Perhaps without reason (or perhaps with) I have throughout the years been a self-proclaimed loather of purple. For some reason, I turn my nose up at the presentation of purple in all of it's forms. No one is quite sure why, myself included. But this is a legitimate, long-standing conviction I've held. Visibly making faces when presented this as a color option in my wedding flowers, I declared no purple be present in any bouquets! No purple! It's been a running joke in my family.
My search for baby room decorations were insistent on no evidence of purple. I sought blues, yellows, and greens. I picked clothes out in tones of grey, brown, orange, and blacks and whites. I begrudgingly allowed the presence of pink to be present, but honestly, not without convincing and in minimal presentation. Pink, as it turns out, is just too precious to pass up in little girl form.
But purple, I stuck to my convictions of No Purple! No Purple! Be allowed in my little girls room or attire.
And so, naturally, Caris began to show preference for the purple. And as a tongue-in-cheek fun, my mom began to indulge the purple. It became a thing. Caris always choosing the purple clothes. Purple being her first color recognized and a clear word utilized. And then enter purplicious.

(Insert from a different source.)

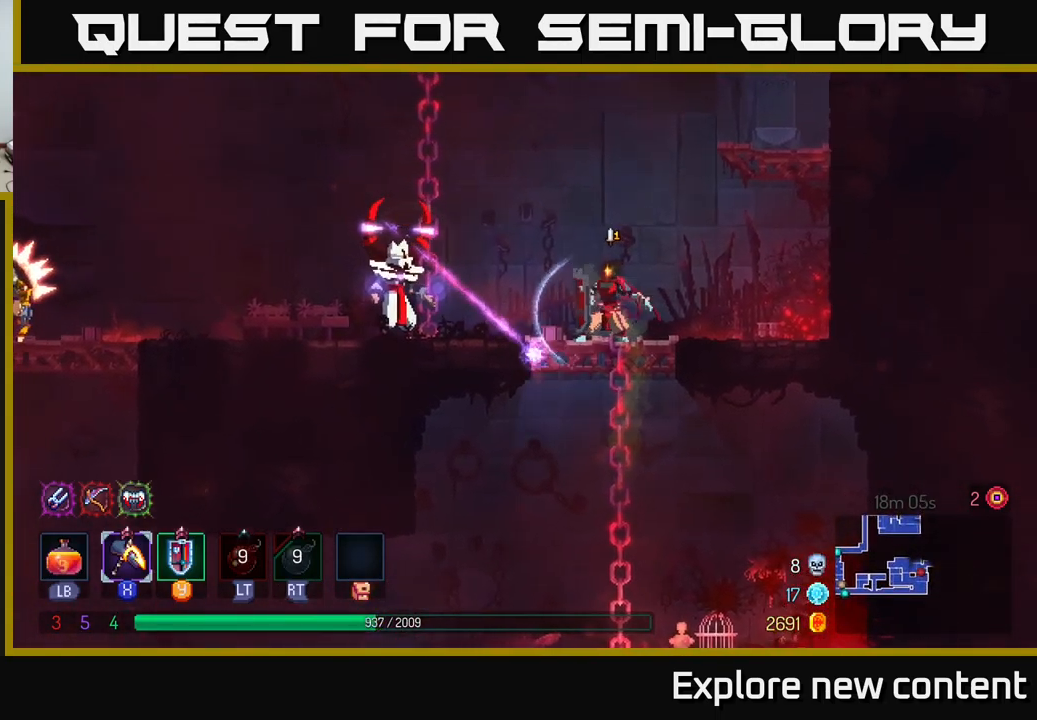
Gameplay with a controller (Xbox layout); each line is a JSON object with the inputs held at the frame after it. "events" lists button and stick changes between this image and that frame as [ms after this image, input, new state], when the widget could be followed in between. Not read: L3.
{"buttons": ["X"], "left_stick": "left", "right_stick": "center", "events": [[217, "left_stick", "center"], [384, "left_stick", "left"], [467, "X", "down"]]}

So I am embracing the purple. Dressing Caris in the color multiple times a week, seeking out purple ice cream, and finding purple accessories to make our purplicious girl smile. Purple, it seems, has made it's way into my wardrobe, my decor, my vocabulary. Caris requests purple clothes and purple shoes, and I don't argue.
Embracing the purple. Clearly metaphorical, teaches me so much. Caris is already such a strong personality. She is fully Caris. She is sweet, loving, strong-willed, opinionated, bossy, sensitive, moody, hilarious. Introverted at times and loving the center of attention the next. She is attentive to detail, particular, creative, and stubborn. And this is evident before she is two. Caris will be who she is. Pieces revealing themselves over time. In the friends she chooses, hobbies preferred, career desired, interests invoked. And likely, wearing purple.
And whatever projections, imaginations, pre-conceived notions I have or had of my first born are side notes. Yes, my little C may love rocks and trees and birds as I dreamed when I created her nature themed room. She loves books, as I both hoped and feared (you would too if you saw her Dad's book collection and associated expenses).
But unpredicted, she also loves all things fancy. Glitter shoes. Fancy Nancy. Boas. Tutus. Bows. Dresses. Performing. Dancing. Purses. And Pink. And mostly Purple. Shoes were her third word. Purse was her second. Purple is definitely her most used.
So I put my carefully chosen neutrals in the back of the closet. I allow her to choose her purple. And today, I totally gave in and let her wear purple sparkly dress shoes to school. And I sat back and inwardly laughed as she pranced around in a frilly tutu and girly tights. These things make her smile. They express her joy. They are of her choosing.
I hope I remember this lesson throughout the seasons of life we travel with Caris. In whatever form Purple takes throughout our lives. I hope that I remember to embrace it as fully Caris.
Because you know what? The purple flowers my florist snuck in totally make the arrangement. And the new purple clothes I've added to my wardrobe have received many a compliment. And I even surprisingly found myself looking for purple bedding for our big-girl room (clearly, the more classically toned. I may be embracing, but I have my limits).
We can all benefit by welcoming a bit of unexpected Purple into our lives. And embracing its impact. I have my little purplicious lady to thank for the addition of color to my life. I'm sure there is much more to come.